Perú revive el libreto de sus últimos procesos electorales y se encamina a un agónico escrutinio voto a voto para definir a su próximo presidente. Tras la celebración de la segunda vuelta este domingo, los resultados oficiales confirman un virtual empate técnico entre la derechista Keiko Fujimori y el izquierdista Roberto Sánchez. Con el 93% de las actas de votación contabilizadas por la Oficina Nacional de Procesos Electorales (ONPE), la ventaja de Fujimori, líder del partido Fuerza Popular, se ha reducido a apenas 0,17 puntos porcentuales sobre Sánchez, representante de Juntos por el Perú, lo que augura una espera que podría prolongarse por días o semanas.
La última actualización oficial otorga a la hija y heredera política del expresidente Alberto Fujimori el 50,08% de los sufragios (8.750.166 votos), frente al 49,91% de Sánchez (8.719.223 votos). La diferencia real entre ambos contendientes es de apenas 30.943 votos en el cuarto intento de Fujimori por alcanzar la jefatura del Estado. El desarrollo del cómputo responde a la dinámica habitual del país: las primeras actas procesadas correspondieron a Lima —donde reside un tercio del electorado y Fujimori domina con un 66,1%—, mientras que el voto de las zonas rurales del interior, donde Sánchez concentra su mayor respaldo con el 56,1%, ingresa al final del recuento y estrecha el margen de forma progresiva.
Aún quedan pendientes de contabilizar 4.954 actas (el 5,3% del total), procedentes del extranjero y de las regiones más apartadas del territorio como la Amazonía, además de 1.512 actas impugnadas que han sido derivadas a los Jurados Electorales Especiales (JEE) para resolver las quejas de la jornada. Dos proyecciones privadas difundidas en la noche del domingo por las empresas Ipsos y Datum —con márgenes de error del 1,9% y 1% respectivamente— anticiparon que la brecha se reduciría al mínimo, otorgando una levísima ventaja final a Sánchez de hasta el 50,3%, revirtiendo los sondeos a pie de urna que inicialmente favorecían a la candidata de Fuerza Popular.

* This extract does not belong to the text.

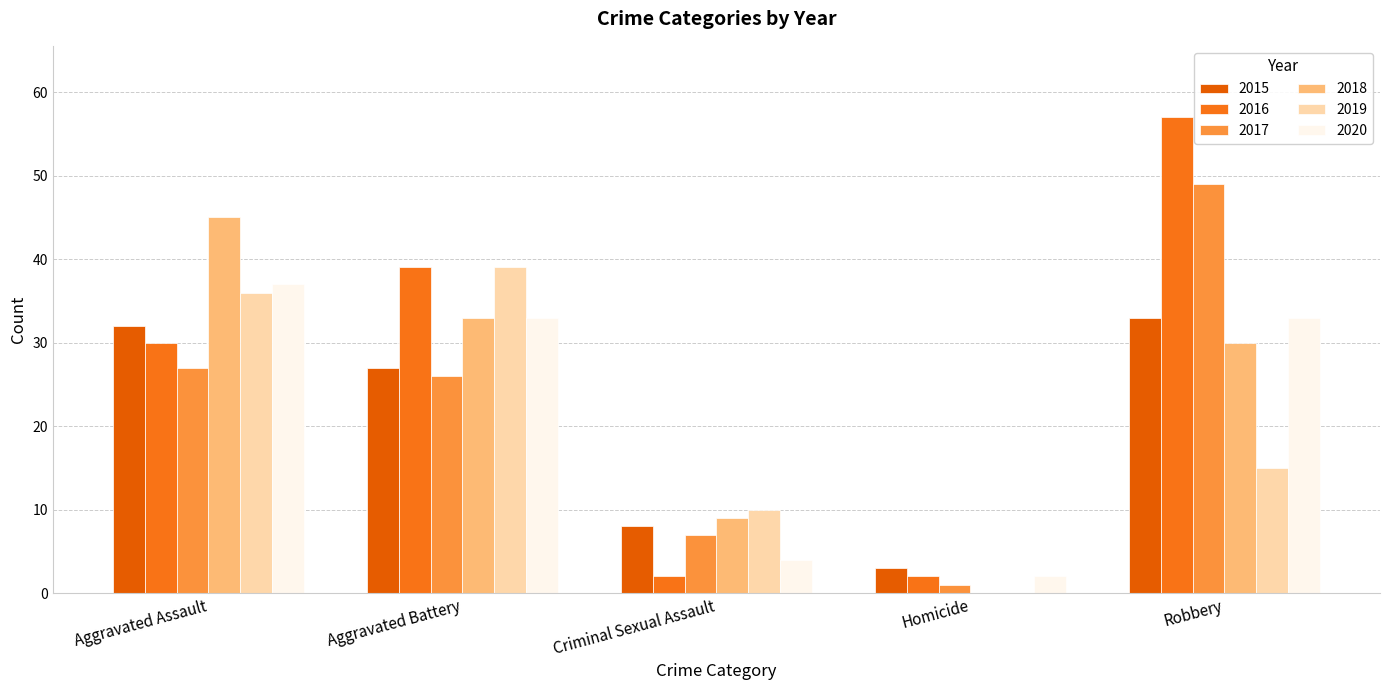

Does the chart contain stacked bars?

No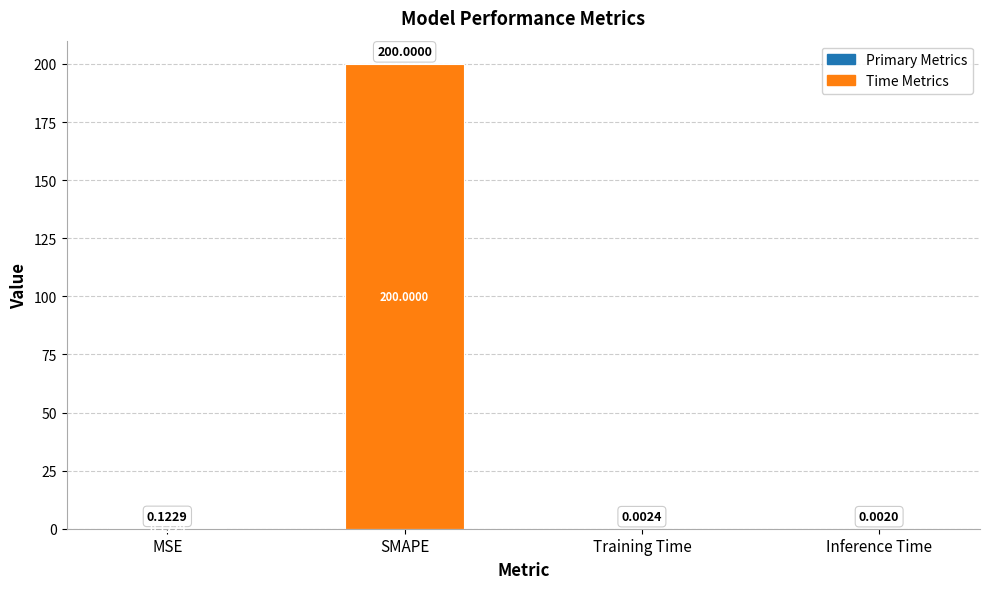

Which has a higher value, Training Time or MSE?

MSE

La jornada electoral transcurrió bajo una normalidad generalizada en los 10.000 locales de votación, con una participación ciudadana del 72,4%, un 0,8% de votos en blanco y un 5,7% de nulos. Más de 27,3 millones de peruanos acudieron a las urnas con el objetivo de elegir al gobernante para el periodo 2026-2031, quien se convertirá en el noveno presidente del país en los últimos diez años, marcados por una severa inestabilidad política y constantes destituciones parlamentarias.
Ante el ajustado panorama, ambos líderes llaman a la cautela. Keiko Fujimori, quien en los comicios de 2021 denunció un fraude sin pruebas sólidas frente a Pedro Castillo, adoptó esta vez una postura de prudencia y anticipó que respetará la decisión final de las urnas. "Hasta el momento no hay ningún ganador en esta contienda, por tal razón, serán días largos hasta conocerlo. Sería irresponsable definir el resultado en base a una muestra", declaró. Por su parte, Roberto Sánchez, quien hizo campaña portando el sombrero del encarcelado expresidente Castillo, celebró los datos desde la Plaza San Martín. "Nadie puede decir 'ya gané' (...) queremos con mucho entusiasmo, con mucha esperanza que llegue ahora el momento de la defensa del voto de los pueblos profundos", exclamó el candidato de izquierda.
Pese a que la disputa sigue abierta, el presidente de Colombia, Gustavo Petro, se anticipó al resultado oficial definitivo y celebró en redes sociales una supuesta victoria de Sánchez. "El progresismo acaba de ganar la presidencia del Perú y ha derrotado la fuerza más de extrema derecha de ese país", publicó Petro, asegurando además que restablecerá completamente las relaciones diplomáticas con Lima tras la crisis derivada de la destitución de Pedro Castillo en 2022.